====== GIVEN RECORDS
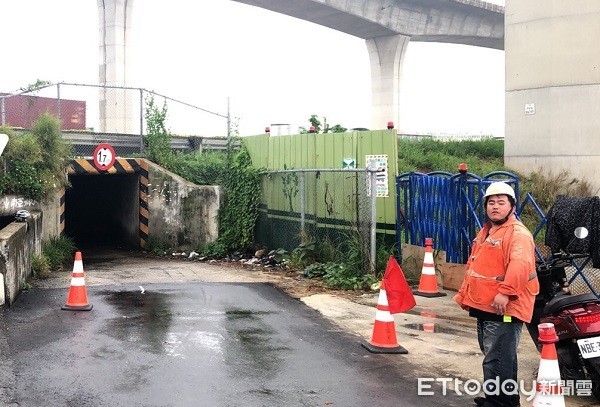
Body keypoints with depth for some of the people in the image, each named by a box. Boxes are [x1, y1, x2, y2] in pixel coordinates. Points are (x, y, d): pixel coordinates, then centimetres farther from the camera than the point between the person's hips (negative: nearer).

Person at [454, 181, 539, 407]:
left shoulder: (518, 233, -13)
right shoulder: (485, 232, 18)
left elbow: (520, 264, -29)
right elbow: (473, 266, 26)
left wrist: (505, 292, -35)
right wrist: (465, 294, 23)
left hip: (503, 308, -10)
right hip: (484, 306, 10)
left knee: (496, 359, -9)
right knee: (495, 355, 20)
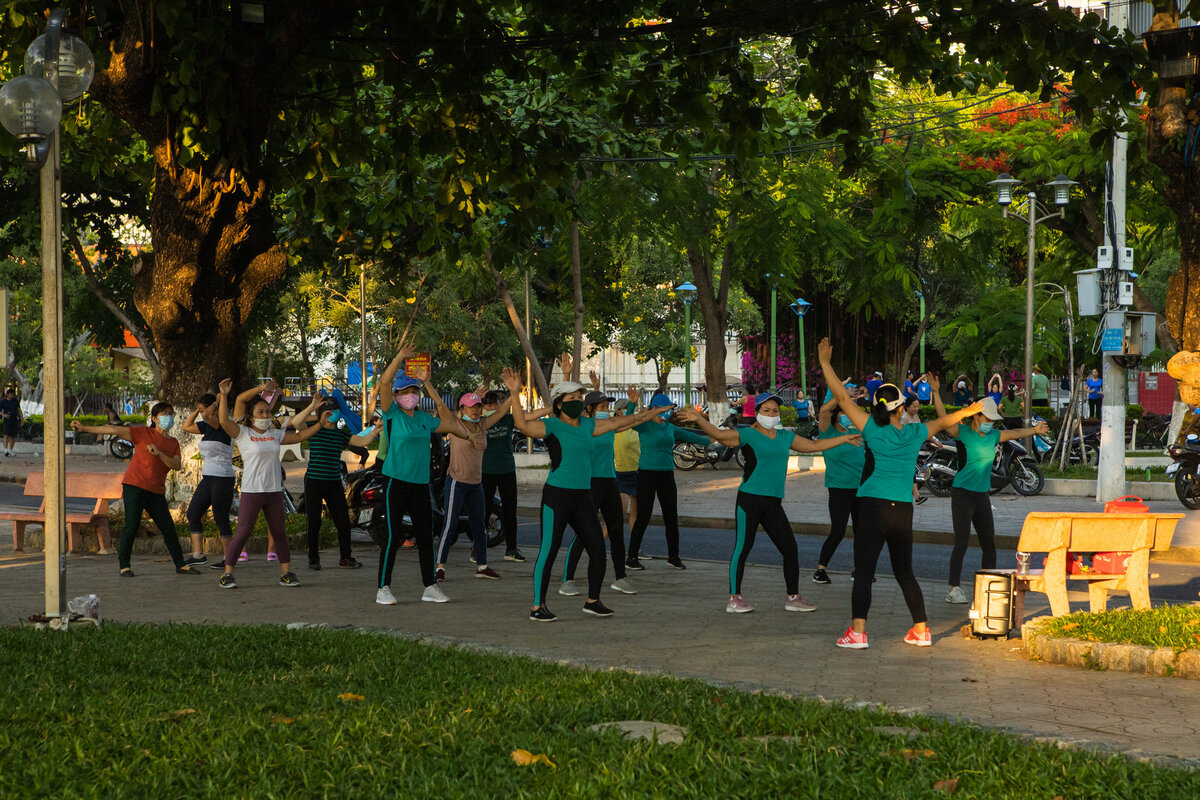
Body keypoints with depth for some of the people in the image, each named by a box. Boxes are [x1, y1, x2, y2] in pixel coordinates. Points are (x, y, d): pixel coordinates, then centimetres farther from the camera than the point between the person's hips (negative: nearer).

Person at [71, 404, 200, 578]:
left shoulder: (173, 443, 15)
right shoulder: (144, 433, 0)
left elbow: (176, 465, 1)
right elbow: (114, 430, -5)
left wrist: (159, 453, -17)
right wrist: (84, 428, -10)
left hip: (156, 491, 5)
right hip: (135, 485, -5)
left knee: (168, 528, 5)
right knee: (132, 525, -12)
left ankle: (181, 564, 14)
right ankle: (123, 565, -2)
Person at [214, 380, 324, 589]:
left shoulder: (275, 434, 12)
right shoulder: (243, 433, -3)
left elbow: (299, 436, 20)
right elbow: (224, 420, -16)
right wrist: (224, 396, -23)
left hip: (274, 491, 5)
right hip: (251, 491, -5)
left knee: (279, 533, 9)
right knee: (242, 533, -6)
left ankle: (286, 573, 17)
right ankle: (227, 574, 1)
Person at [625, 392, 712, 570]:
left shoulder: (669, 428, 14)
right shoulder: (645, 424, -5)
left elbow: (688, 436, 25)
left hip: (666, 475, 6)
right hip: (647, 474, -6)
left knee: (671, 517, 4)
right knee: (643, 517, -7)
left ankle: (673, 557, 17)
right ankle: (631, 558, 1)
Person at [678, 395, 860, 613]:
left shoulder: (785, 437, 15)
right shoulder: (747, 435, -3)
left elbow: (814, 446, 28)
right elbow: (718, 434, -16)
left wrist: (844, 439, 33)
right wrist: (699, 419, -33)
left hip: (773, 503, 6)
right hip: (749, 499, -6)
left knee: (790, 549, 6)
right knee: (742, 548, -5)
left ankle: (793, 598, 17)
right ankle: (734, 598, 3)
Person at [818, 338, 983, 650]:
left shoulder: (873, 430, -3)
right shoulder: (914, 434, 6)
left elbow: (843, 398, -4)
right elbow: (941, 423, 26)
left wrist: (825, 363, 2)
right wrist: (967, 411, 45)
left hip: (873, 507, -4)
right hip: (903, 510, 4)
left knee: (863, 571, -7)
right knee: (904, 572, 17)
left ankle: (857, 632, -19)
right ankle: (921, 630, 21)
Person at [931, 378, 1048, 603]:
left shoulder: (993, 436, 11)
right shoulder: (963, 432, -7)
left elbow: (1015, 433, 28)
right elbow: (944, 420, -22)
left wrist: (1034, 430, 44)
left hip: (983, 496, 7)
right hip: (962, 494, -7)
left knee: (989, 543, 8)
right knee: (962, 543, -10)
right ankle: (953, 589, -6)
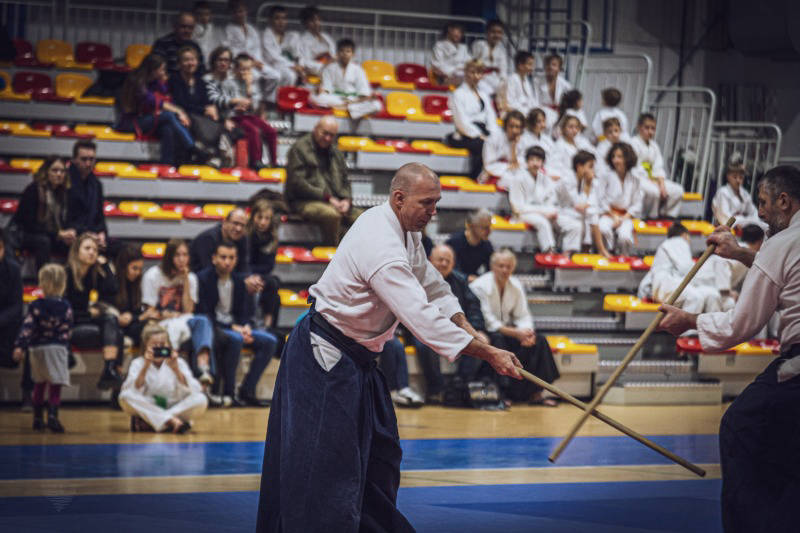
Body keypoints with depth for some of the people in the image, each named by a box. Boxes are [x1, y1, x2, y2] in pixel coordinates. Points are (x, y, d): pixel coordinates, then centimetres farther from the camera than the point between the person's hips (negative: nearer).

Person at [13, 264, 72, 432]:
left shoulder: (35, 306, -7)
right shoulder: (65, 307, -3)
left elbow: (27, 327, -14)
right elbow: (67, 330, 4)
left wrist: (19, 346, -16)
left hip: (37, 348, 1)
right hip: (58, 347, -1)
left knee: (39, 385, 18)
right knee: (55, 385, -4)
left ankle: (37, 418, 22)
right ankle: (52, 416, -21)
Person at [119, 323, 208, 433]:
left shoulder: (178, 362, 2)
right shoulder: (138, 364, 1)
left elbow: (193, 391, -11)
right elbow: (134, 391, -14)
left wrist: (176, 369, -22)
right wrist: (145, 368, -22)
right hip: (148, 409, -1)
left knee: (201, 400, -26)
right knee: (125, 396, -27)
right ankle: (172, 421, -32)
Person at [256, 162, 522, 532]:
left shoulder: (402, 229, 4)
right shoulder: (381, 248, -29)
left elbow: (432, 285, 14)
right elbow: (423, 317, -32)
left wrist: (469, 331, 0)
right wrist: (489, 354, -29)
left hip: (357, 356, 11)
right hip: (324, 355, -11)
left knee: (379, 452, 18)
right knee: (327, 461, -12)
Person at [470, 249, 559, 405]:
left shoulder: (516, 286, 5)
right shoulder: (480, 287, -15)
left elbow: (523, 316, 5)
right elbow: (487, 322, -20)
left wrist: (526, 332, -20)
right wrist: (516, 333, -27)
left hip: (507, 329, 6)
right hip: (485, 332, -6)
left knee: (539, 341, -16)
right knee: (498, 340, -38)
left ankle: (534, 392, -14)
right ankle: (503, 391, -31)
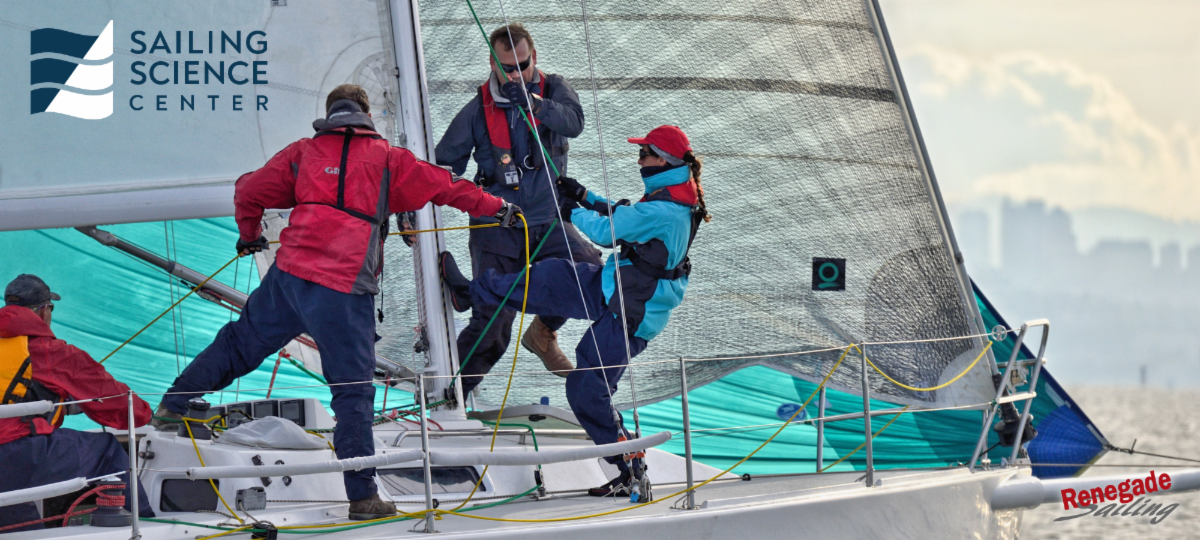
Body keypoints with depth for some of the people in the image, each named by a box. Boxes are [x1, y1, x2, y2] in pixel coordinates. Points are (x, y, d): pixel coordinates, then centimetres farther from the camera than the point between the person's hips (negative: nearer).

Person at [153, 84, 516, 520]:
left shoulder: (303, 152, 14)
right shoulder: (387, 159, 6)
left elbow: (249, 191, 17)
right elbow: (445, 186, 8)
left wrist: (249, 235, 35)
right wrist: (497, 209, 19)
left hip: (290, 274, 3)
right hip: (345, 293, -3)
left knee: (241, 342, 24)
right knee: (353, 390, 1)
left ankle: (175, 404, 29)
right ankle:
============
Print each line of the listing, starting at its first and ending with the line that holds "right elbow: (224, 420, -16)", but skip any pictures.

Body keypoints with depth for some of the people in the image, each named by a box. Boxes are [x1, y1, x2, y2] in pixel coordinates. Points are (x, y, d): pixel coordinates, then centimetres farther from the camera than the point between the person's hips (negative: nearer).

Person at [454, 181, 539, 407]:
left shoulder: (518, 233, -13)
right shoulder: (485, 232, 18)
left elbow: (520, 264, -29)
right elbow: (473, 266, 26)
left wrist: (505, 292, -35)
right wrist: (465, 294, 23)
left hip: (503, 308, -10)
right hip: (484, 306, 10)
left knee: (496, 359, -9)
right knee: (495, 355, 20)
Body keypoints with depth for some of the people in the image, each named by a box. Boxes are [x1, y1, x2, y2] in pixel coordinates. Points are (x, y, d): pixel coordinates, then centimetres farther from the camera than the point between the person's hips (negative: nearer).

Person at [71, 404, 200, 578]:
left shoulder: (173, 443, 15)
right shoulder: (144, 433, 0)
left elbow: (176, 465, 1)
right elbow: (114, 430, -5)
left wrist: (159, 453, -17)
right wrist: (84, 428, -10)
left hip: (156, 491, 5)
right hip: (135, 485, -5)
left knee: (168, 528, 5)
right knee: (132, 525, -12)
left ankle: (181, 564, 14)
right ankle: (123, 565, -2)
Person at [214, 380, 324, 589]:
left shoulder: (275, 434, 12)
right shoulder: (243, 433, -3)
left elbow: (299, 436, 20)
right elbow: (224, 420, -16)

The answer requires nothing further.